Toploader - Dancing in the Moonlight

I shouldn't have to explain this one to you, but it is also one of the many reasons I despise Red Dragon FM.

rjd2

Sigur Ros - Hoppípolla

Beautiful song overused horribly by talent shows and other rubbish in the last few years. I can't listen to it anymore sadly.

Sia - Breathe Me

The song used over the final scene of Six Feet Under, its a perfect fit for the finale of one of my favorite shows ever. Sadly it pops up on trailers everywhere these days. I have been told that Hollyoaks use it quite a bit as well.

Kings Of Leon... Sex On Fire

I didn't mind the track when I heard it first, but I can't listen to it anymore because it was EVERYWHERE for ages.


Andre 3000...Hey Ya

Same as above.





alan nagsworth

Quote from: Spiteface on May 28, 2010, 07:23:46 PM
Journey - Don't Stop Believin'

Fffffff... yeah. That track is on a CD that gets played on constant rotation in the bar at work and it drives me fucking insane.

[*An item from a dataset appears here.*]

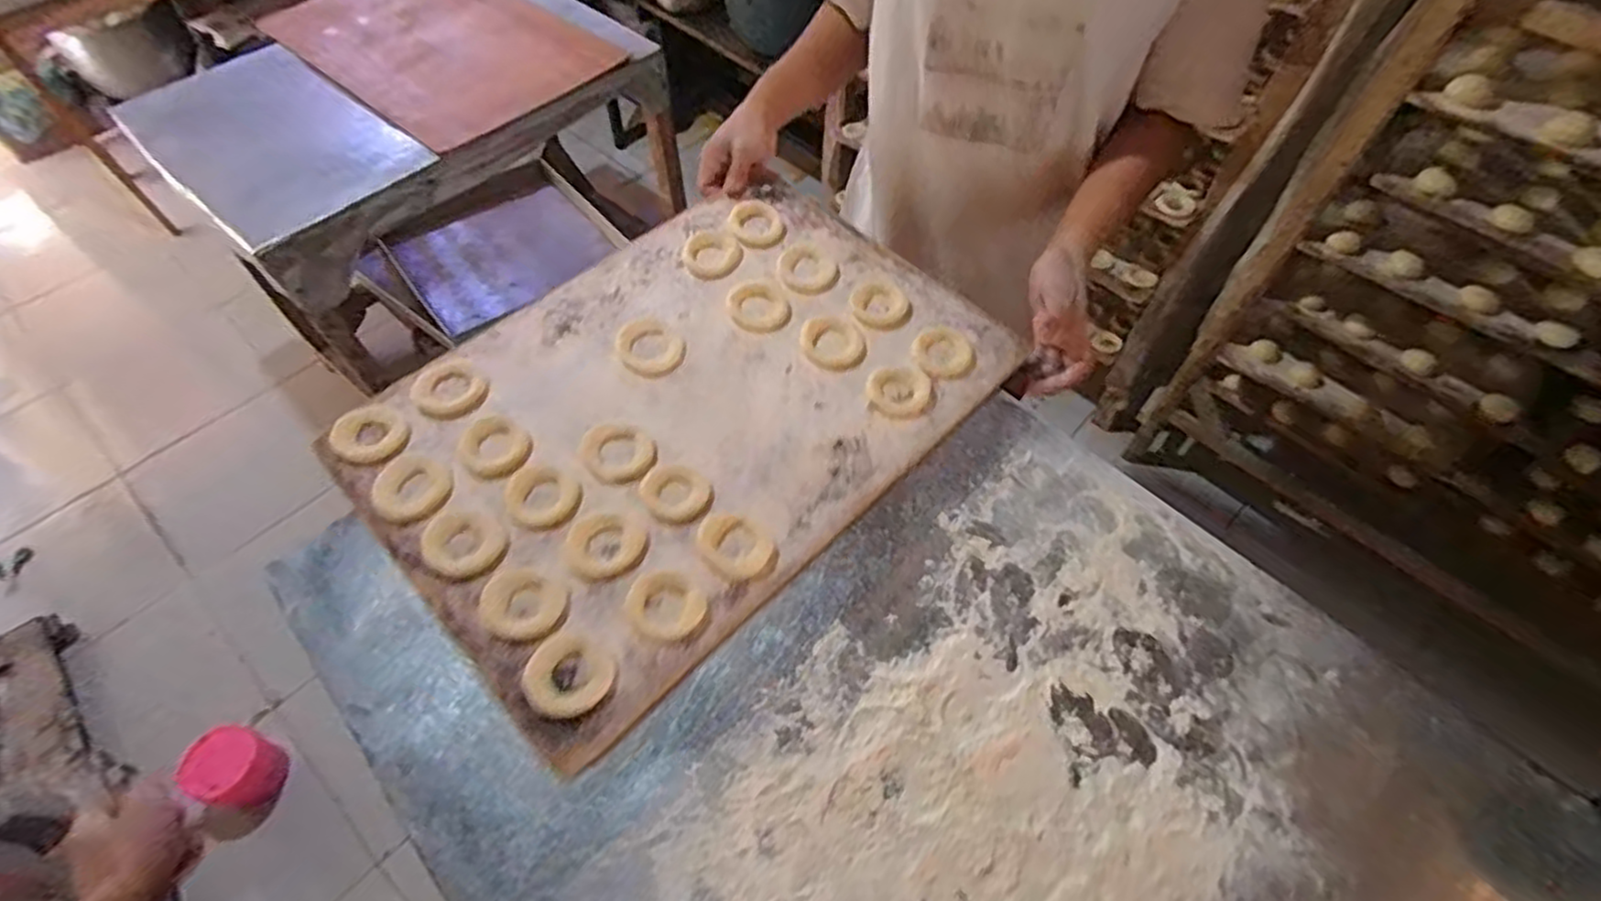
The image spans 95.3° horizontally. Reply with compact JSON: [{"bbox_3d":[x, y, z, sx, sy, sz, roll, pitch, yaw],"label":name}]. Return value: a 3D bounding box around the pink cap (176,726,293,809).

Bunch of awful 80s ballads which were (admittedly quite shit in my opinion, but nevertheless) individually tolerable at some vague point in the past.

'Golden Brown' by The Stranglers is one of, if not the utmost, greatest songs I've ever heard, but it's also on this CD and while I can listen to it about three or four times in a row in the comfort of my own home, I am getting pretty damn sick of hearing it at work now. The juxtaposition of the song and the scenario of labouring under it are just not enjoyable.

There's an interesting thread in that.

Edit: So I'll start one.

rudi

Groove is in the Heart - Dee-lite, William it was really Nothing - The Smiths, I Am the Resurrection - The Stone Roses oh my I could do about twenty of these. Fabulous songs that you hear at every single bloody Hey Ya - Outkast gathering, be it wedding, funeral Rock Lobster - B52s, work do, bah mitzvah bloody anything so when you say you really don't want to Just can't get Enough - Depeche Mode dance you're accused of being some kind of musical snob rather than feeling like the poor bloody thing should be allowed to rest for a few years in peace...

non capisco

The flipside of this for me is Blue Monday by New Order which I've never got sick of hearing in any context, it always sounds amazing.

I think I'd have to nominate Iggy Pop's 'Lust For Life' which is undeniably a great record but at one point after its use in 'Trainspotting' seemed to be soundtracking everything, show-jumping montages, daytime DIY shows, you name it plus there were the endless Trainspotting parodies and references where footage of anyone running down a street was set to 'ba-dum-dum-dum, dum-dum-da-dum'. I realise it's about 13 years on now but that drum intro doesn't make me think "fucking A!" but rather "oh, yeah, this." If I put that album on I usually start at track 2.